WORK ORDER: Skip all pictures, then copy the lines from the start of the data through the line with "39: (457, 81, 5.12)", keeping both ends.

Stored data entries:
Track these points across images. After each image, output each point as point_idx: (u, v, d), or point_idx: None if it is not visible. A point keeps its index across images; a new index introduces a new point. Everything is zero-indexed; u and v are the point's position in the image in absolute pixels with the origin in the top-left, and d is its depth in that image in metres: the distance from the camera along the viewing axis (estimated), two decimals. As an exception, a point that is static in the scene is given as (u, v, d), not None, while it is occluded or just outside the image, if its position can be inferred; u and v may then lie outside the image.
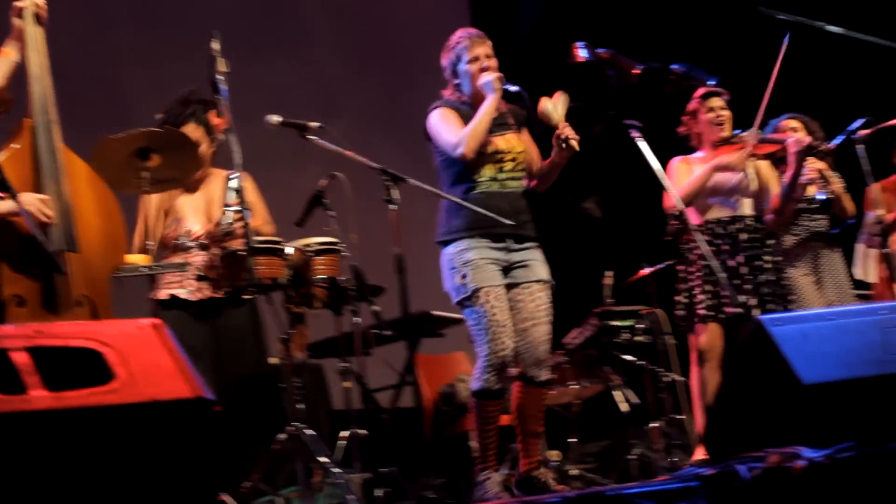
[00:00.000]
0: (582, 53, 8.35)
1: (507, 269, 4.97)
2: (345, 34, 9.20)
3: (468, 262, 4.88)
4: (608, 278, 7.02)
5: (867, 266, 6.06)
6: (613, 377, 6.87)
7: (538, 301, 4.98)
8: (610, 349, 6.87)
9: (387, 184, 4.74)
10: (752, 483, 2.92)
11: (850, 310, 3.55)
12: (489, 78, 4.96)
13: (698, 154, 5.93)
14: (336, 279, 5.02)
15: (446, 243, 4.99)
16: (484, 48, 5.09)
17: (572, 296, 7.88)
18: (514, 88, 5.01)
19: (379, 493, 4.94)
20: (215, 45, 4.77)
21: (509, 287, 4.96)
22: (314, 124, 4.86)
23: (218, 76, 4.78)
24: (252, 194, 5.32)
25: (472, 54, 5.06)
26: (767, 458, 2.93)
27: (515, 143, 5.09)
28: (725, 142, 5.83)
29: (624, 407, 6.77)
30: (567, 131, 4.96)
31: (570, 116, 5.01)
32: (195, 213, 5.30)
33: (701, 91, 5.98)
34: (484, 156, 4.97)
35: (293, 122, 4.87)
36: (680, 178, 5.77)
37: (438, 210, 5.07)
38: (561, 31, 8.90)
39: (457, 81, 5.12)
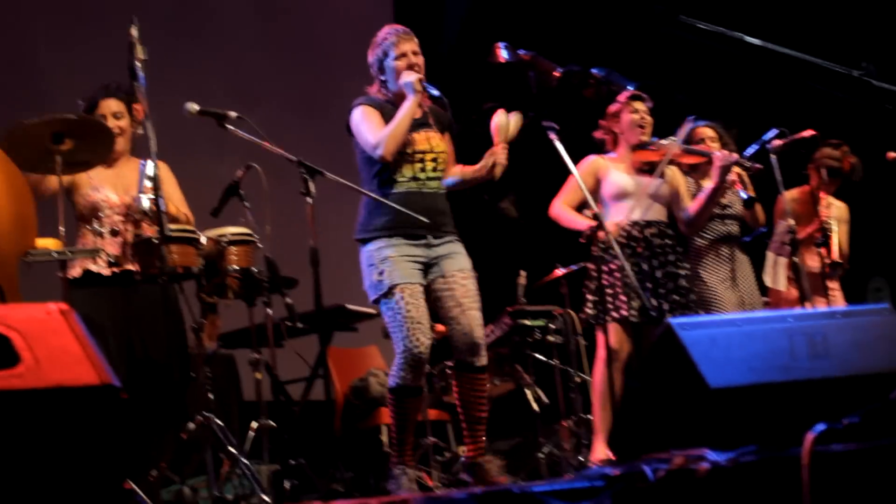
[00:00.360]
0: (503, 54, 8.40)
1: (428, 265, 4.98)
2: (266, 24, 9.14)
3: (386, 260, 4.88)
4: (522, 278, 7.06)
5: (777, 274, 6.15)
6: (525, 376, 6.91)
7: (466, 288, 5.01)
8: (522, 348, 6.92)
9: (304, 176, 4.70)
10: (657, 484, 2.95)
11: (758, 316, 3.61)
12: (410, 79, 4.96)
13: (611, 154, 5.98)
14: (249, 270, 5.00)
15: (365, 241, 4.99)
16: (411, 45, 5.09)
17: (486, 294, 7.91)
18: (435, 92, 5.00)
19: (287, 485, 4.93)
20: (134, 32, 4.70)
21: (435, 279, 4.99)
22: (233, 114, 4.82)
23: (136, 63, 4.72)
24: (168, 183, 5.27)
25: (398, 51, 5.05)
26: (672, 460, 2.96)
27: (437, 142, 5.10)
28: (643, 146, 5.88)
29: (534, 406, 6.81)
30: (501, 156, 5.00)
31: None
32: (112, 186, 5.24)
33: (627, 94, 6.04)
34: (404, 155, 4.97)
35: (211, 111, 4.82)
36: (590, 174, 5.84)
37: (358, 206, 5.07)
38: (485, 31, 8.94)
39: (383, 78, 5.12)
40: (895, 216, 7.65)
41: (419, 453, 6.09)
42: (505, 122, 5.05)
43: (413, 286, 4.87)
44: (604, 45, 9.25)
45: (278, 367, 6.36)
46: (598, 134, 6.10)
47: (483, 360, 5.04)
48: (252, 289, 5.07)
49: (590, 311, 5.74)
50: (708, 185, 5.93)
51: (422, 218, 4.82)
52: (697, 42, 9.96)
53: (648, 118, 5.97)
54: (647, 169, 5.91)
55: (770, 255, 6.21)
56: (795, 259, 5.82)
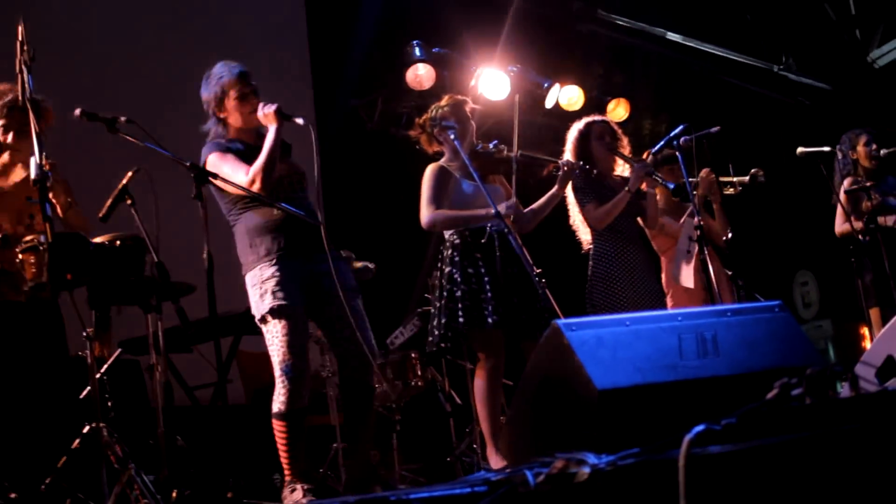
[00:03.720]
0: (417, 53, 8.41)
1: (313, 286, 5.00)
2: (177, 24, 8.99)
3: (268, 280, 4.90)
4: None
5: (684, 272, 6.12)
6: (437, 377, 6.85)
7: (351, 307, 4.98)
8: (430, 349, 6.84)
9: (195, 181, 4.60)
10: (537, 489, 2.88)
11: (647, 315, 3.56)
12: (270, 109, 4.93)
13: (445, 159, 5.94)
14: (142, 275, 4.89)
15: (248, 268, 5.01)
16: (249, 84, 5.11)
17: (396, 295, 7.87)
18: (300, 121, 4.96)
19: (182, 493, 4.83)
20: (21, 31, 4.57)
21: (320, 301, 5.00)
22: (122, 118, 4.71)
23: (24, 64, 4.58)
24: (59, 186, 5.15)
25: (237, 89, 5.07)
26: (553, 465, 2.90)
27: (294, 164, 5.18)
28: (487, 152, 5.85)
29: (447, 407, 6.75)
30: None
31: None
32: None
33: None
34: (274, 182, 4.97)
35: (101, 117, 4.71)
36: (434, 184, 5.77)
37: (236, 240, 5.07)
38: (401, 30, 8.88)
39: (223, 115, 5.10)
40: (819, 211, 7.66)
41: (328, 457, 6.03)
42: None
43: (295, 308, 4.92)
44: (523, 42, 9.23)
45: (190, 372, 6.26)
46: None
47: (372, 379, 5.20)
48: (145, 294, 4.97)
49: (461, 319, 5.64)
50: (553, 190, 5.97)
51: (311, 220, 4.92)
52: (616, 38, 10.01)
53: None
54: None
55: (678, 253, 6.19)
56: (704, 256, 5.79)
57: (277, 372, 4.88)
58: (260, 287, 4.92)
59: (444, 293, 5.66)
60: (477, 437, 6.33)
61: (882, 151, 6.95)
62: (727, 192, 6.90)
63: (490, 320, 5.56)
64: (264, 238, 4.96)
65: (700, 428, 2.76)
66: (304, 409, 4.93)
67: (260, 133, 5.07)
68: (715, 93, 10.51)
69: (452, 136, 5.58)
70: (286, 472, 4.93)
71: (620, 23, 10.35)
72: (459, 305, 5.61)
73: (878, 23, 10.75)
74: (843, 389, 2.78)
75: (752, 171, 6.85)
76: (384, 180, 8.87)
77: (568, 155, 6.27)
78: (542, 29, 9.62)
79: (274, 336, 4.88)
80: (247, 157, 4.97)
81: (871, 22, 10.77)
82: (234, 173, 4.91)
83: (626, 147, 6.32)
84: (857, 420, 2.66)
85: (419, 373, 6.82)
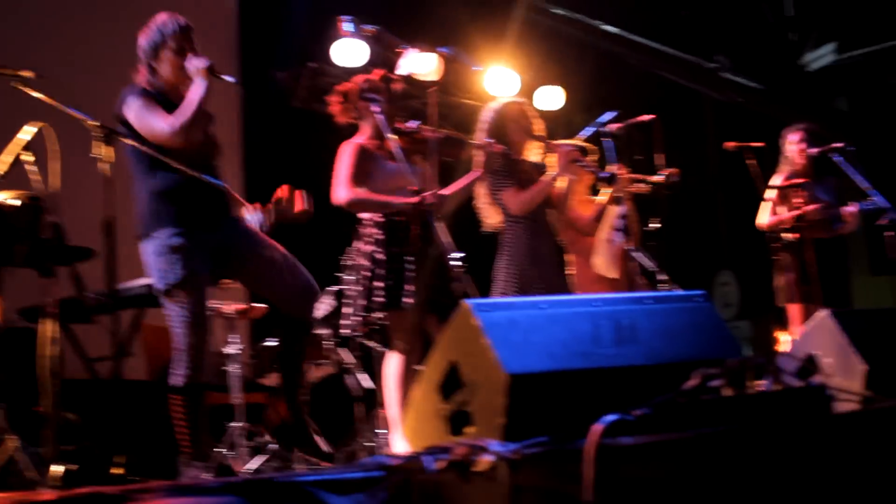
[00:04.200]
0: (347, 28, 8.16)
1: (223, 254, 4.85)
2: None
3: (173, 249, 4.72)
4: (349, 258, 6.75)
5: (609, 261, 5.98)
6: (348, 359, 6.63)
7: (271, 249, 4.92)
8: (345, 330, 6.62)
9: (99, 140, 4.36)
10: (436, 475, 2.71)
11: (564, 300, 3.39)
12: (202, 64, 4.74)
13: (365, 137, 5.76)
14: (39, 237, 4.64)
15: (151, 234, 4.79)
16: (191, 41, 4.91)
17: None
18: (230, 79, 4.89)
19: (60, 469, 4.58)
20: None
21: (238, 263, 4.88)
22: (26, 72, 4.46)
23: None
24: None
25: (177, 42, 4.86)
26: (454, 451, 2.72)
27: (212, 134, 5.00)
28: (408, 131, 5.67)
29: (356, 391, 6.54)
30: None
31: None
32: None
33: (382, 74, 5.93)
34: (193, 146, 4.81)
35: (2, 71, 4.46)
36: (353, 162, 5.58)
37: (136, 203, 4.85)
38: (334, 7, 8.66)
39: (154, 64, 4.89)
40: (741, 210, 7.57)
41: (228, 439, 5.83)
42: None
43: (201, 278, 4.78)
44: (457, 24, 9.08)
45: (93, 344, 6.02)
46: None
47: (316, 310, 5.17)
48: (42, 258, 4.72)
49: (379, 300, 5.48)
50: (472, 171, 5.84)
51: (217, 183, 4.80)
52: (553, 27, 9.87)
53: None
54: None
55: (602, 242, 6.04)
56: (628, 246, 5.64)
57: (179, 345, 4.71)
58: (166, 257, 4.71)
59: (365, 273, 5.46)
60: (381, 422, 6.13)
61: (812, 150, 6.84)
62: (638, 190, 6.71)
63: (409, 302, 5.40)
64: (170, 204, 4.76)
65: (612, 417, 2.59)
66: (204, 384, 4.76)
67: (183, 93, 4.86)
68: (650, 87, 10.41)
69: (375, 109, 5.36)
70: (183, 449, 4.75)
71: (557, 12, 10.22)
72: (381, 285, 5.44)
73: (813, 26, 10.73)
74: (766, 384, 2.62)
75: (667, 171, 6.67)
76: (305, 156, 8.63)
77: (481, 136, 6.06)
78: (478, 12, 9.44)
79: (178, 308, 4.71)
80: (170, 109, 4.77)
81: (806, 25, 10.75)
82: (155, 120, 4.72)
83: (541, 130, 6.10)
84: (779, 414, 2.52)
85: (328, 355, 6.61)
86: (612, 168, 5.87)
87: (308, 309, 5.02)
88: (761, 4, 10.68)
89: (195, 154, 4.82)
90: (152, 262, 4.76)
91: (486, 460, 2.67)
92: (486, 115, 6.11)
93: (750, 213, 7.11)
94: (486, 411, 3.14)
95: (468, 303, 3.21)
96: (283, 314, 5.06)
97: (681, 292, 3.53)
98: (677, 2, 10.52)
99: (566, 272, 6.06)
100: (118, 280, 4.56)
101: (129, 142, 4.60)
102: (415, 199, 5.23)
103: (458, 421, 3.26)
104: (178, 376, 4.70)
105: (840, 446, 2.49)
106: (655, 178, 6.54)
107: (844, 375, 3.79)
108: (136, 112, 4.74)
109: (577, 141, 6.10)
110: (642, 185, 6.56)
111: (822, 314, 3.98)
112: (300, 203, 5.04)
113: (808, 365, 4.01)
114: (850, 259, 10.79)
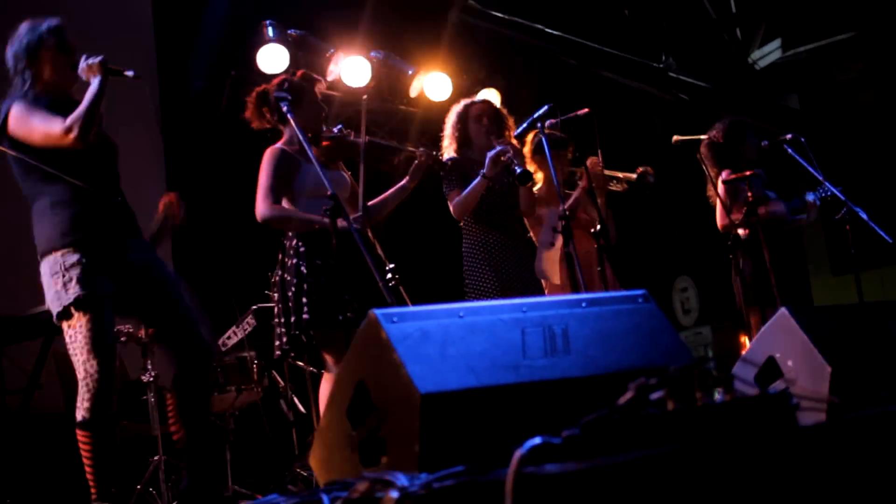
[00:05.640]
0: (271, 32, 7.83)
1: (127, 277, 4.46)
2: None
3: (71, 268, 4.31)
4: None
5: (549, 266, 5.58)
6: (278, 383, 6.20)
7: (180, 299, 4.54)
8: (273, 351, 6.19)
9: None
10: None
11: (485, 306, 2.94)
12: (95, 61, 4.37)
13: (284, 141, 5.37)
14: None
15: (48, 253, 4.39)
16: (66, 38, 4.56)
17: (230, 291, 7.19)
18: (130, 74, 4.48)
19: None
20: None
21: (142, 293, 4.50)
22: None
23: None
24: None
25: (55, 37, 4.51)
26: (355, 487, 2.30)
27: (107, 135, 4.61)
28: (331, 136, 5.29)
29: (289, 415, 6.10)
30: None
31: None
32: None
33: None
34: (88, 151, 4.39)
35: None
36: (272, 171, 5.19)
37: (34, 221, 4.47)
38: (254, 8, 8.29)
39: (34, 70, 4.50)
40: (696, 211, 7.23)
41: (149, 471, 5.40)
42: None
43: (103, 300, 4.36)
44: (388, 27, 8.78)
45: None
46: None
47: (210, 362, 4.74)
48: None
49: (307, 317, 5.07)
50: (402, 181, 5.47)
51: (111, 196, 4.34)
52: (492, 29, 9.54)
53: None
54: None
55: (541, 245, 5.64)
56: (568, 249, 5.23)
57: (81, 374, 4.30)
58: (61, 276, 4.31)
59: (291, 288, 5.05)
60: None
61: (764, 143, 6.47)
62: (612, 188, 6.38)
63: (340, 317, 4.97)
64: (68, 219, 4.37)
65: (535, 441, 2.17)
66: (112, 416, 4.34)
67: (71, 95, 4.51)
68: (594, 88, 10.09)
69: (285, 109, 4.95)
70: (91, 489, 4.33)
71: (496, 14, 9.90)
72: (305, 300, 5.04)
73: (759, 22, 10.49)
74: (718, 395, 2.21)
75: (641, 168, 6.32)
76: (230, 168, 8.22)
77: (447, 140, 5.78)
78: (410, 15, 9.10)
79: (77, 332, 4.28)
80: (58, 111, 4.38)
81: (751, 21, 10.54)
82: (46, 122, 4.32)
83: (511, 129, 5.77)
84: (731, 430, 2.11)
85: (256, 378, 6.17)
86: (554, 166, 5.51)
87: (203, 370, 4.58)
88: (704, 1, 10.41)
89: (94, 159, 4.45)
90: (48, 282, 4.37)
91: (390, 498, 2.25)
92: (450, 116, 5.91)
93: (704, 213, 6.76)
94: (400, 437, 2.73)
95: (375, 313, 2.79)
96: (179, 372, 4.59)
97: (619, 293, 3.09)
98: (620, 1, 10.23)
99: (536, 283, 5.68)
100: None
101: (12, 152, 4.17)
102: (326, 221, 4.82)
103: (370, 449, 2.84)
104: (82, 409, 4.29)
105: (807, 463, 2.09)
106: (629, 176, 6.20)
107: (808, 380, 3.44)
108: (19, 119, 4.36)
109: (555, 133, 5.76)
110: (616, 184, 6.21)
111: (782, 312, 3.61)
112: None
113: (768, 370, 3.64)
114: (808, 259, 10.54)
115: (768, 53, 10.73)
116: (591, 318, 2.97)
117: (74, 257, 4.30)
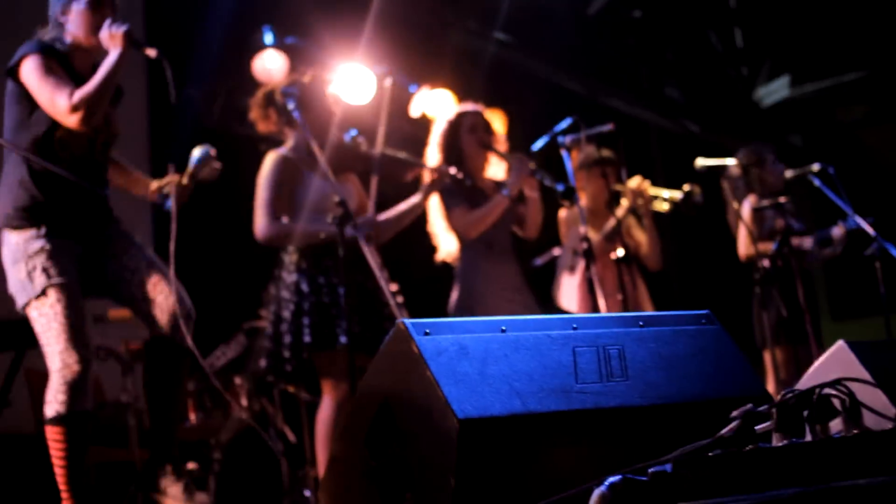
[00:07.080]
0: (267, 39, 7.54)
1: (94, 260, 4.09)
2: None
3: (38, 253, 3.92)
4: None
5: (568, 293, 5.21)
6: (268, 409, 5.82)
7: (144, 260, 4.16)
8: (265, 375, 5.82)
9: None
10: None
11: (532, 320, 2.55)
12: (119, 30, 3.95)
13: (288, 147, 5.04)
14: None
15: (10, 230, 4.00)
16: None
17: (218, 309, 6.81)
18: (153, 53, 4.01)
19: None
20: None
21: (114, 276, 4.13)
22: None
23: None
24: None
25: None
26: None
27: (114, 119, 4.20)
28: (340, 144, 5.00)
29: (278, 446, 5.71)
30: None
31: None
32: None
33: None
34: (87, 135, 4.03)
35: None
36: (272, 182, 4.89)
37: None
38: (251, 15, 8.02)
39: (64, 19, 4.09)
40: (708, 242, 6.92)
41: (125, 501, 5.01)
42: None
43: (72, 285, 3.95)
44: (390, 42, 8.54)
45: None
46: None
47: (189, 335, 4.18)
48: None
49: (308, 339, 4.72)
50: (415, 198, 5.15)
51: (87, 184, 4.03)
52: (495, 52, 9.29)
53: None
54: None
55: (561, 271, 5.28)
56: (590, 275, 4.84)
57: (57, 364, 3.85)
58: (25, 263, 3.93)
59: (290, 306, 4.71)
60: (312, 482, 5.32)
61: (789, 172, 6.13)
62: (657, 209, 5.95)
63: (342, 340, 4.64)
64: (39, 201, 3.98)
65: (614, 479, 1.79)
66: (87, 413, 3.91)
67: (95, 65, 4.09)
68: (597, 116, 9.83)
69: (292, 106, 4.58)
70: (63, 494, 3.90)
71: (498, 37, 9.67)
72: (307, 321, 4.71)
73: (765, 58, 10.30)
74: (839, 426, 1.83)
75: (688, 186, 5.87)
76: (221, 181, 7.92)
77: (434, 150, 5.38)
78: (414, 32, 8.83)
79: (50, 320, 3.86)
80: (77, 78, 4.00)
81: (757, 58, 10.36)
82: (56, 89, 3.92)
83: (502, 143, 5.40)
84: (860, 470, 1.72)
85: (245, 403, 5.79)
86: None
87: (180, 329, 4.16)
88: (709, 35, 10.19)
89: (92, 144, 4.09)
90: (10, 269, 3.98)
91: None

ANSWER FOR THIS EXERCISE:
Track these points across images. After each image, output each point as point_idx: (u, v, d), or point_idx: None if it is not visible. A point keeps its index across images; a new index introduces a new point. Everything is zero-indexed; u and v are the point's position in the image in absolute pixels with the origin in the top-left, and d is its depth in that image in metres: the distance from the camera along the viewing axis (estimated), two decimals. As an exception, a point that is static in the scene is given as (u, v, d), not None, while it is occluded or just outside the image, if its position can be inferred; u and v may then lie outside the image.
[00:00.000]
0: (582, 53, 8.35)
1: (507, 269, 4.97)
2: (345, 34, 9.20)
3: (468, 262, 4.88)
4: (608, 278, 7.02)
5: (867, 266, 6.06)
6: (613, 377, 6.87)
7: (538, 301, 4.98)
8: (610, 349, 6.87)
9: (387, 184, 4.74)
10: (752, 483, 2.92)
11: (850, 310, 3.55)
12: (489, 78, 4.96)
13: (698, 154, 5.93)
14: (336, 279, 5.02)
15: (446, 243, 4.99)
16: (484, 48, 5.09)
17: (572, 296, 7.88)
18: (514, 88, 5.01)
19: (379, 493, 4.94)
20: (215, 45, 4.77)
21: (509, 287, 4.96)
22: (314, 124, 4.86)
23: (218, 76, 4.78)
24: (252, 194, 5.32)
25: (472, 54, 5.06)
26: (767, 458, 2.93)
27: (515, 143, 5.09)
28: (725, 142, 5.83)
29: (624, 407, 6.77)
30: (567, 131, 4.96)
31: (570, 116, 5.01)
32: (195, 213, 5.30)
33: (701, 91, 5.98)
34: (484, 156, 4.97)
35: (293, 122, 4.87)
36: (680, 178, 5.77)
37: (438, 210, 5.07)
38: (561, 31, 8.90)
39: (457, 81, 5.12)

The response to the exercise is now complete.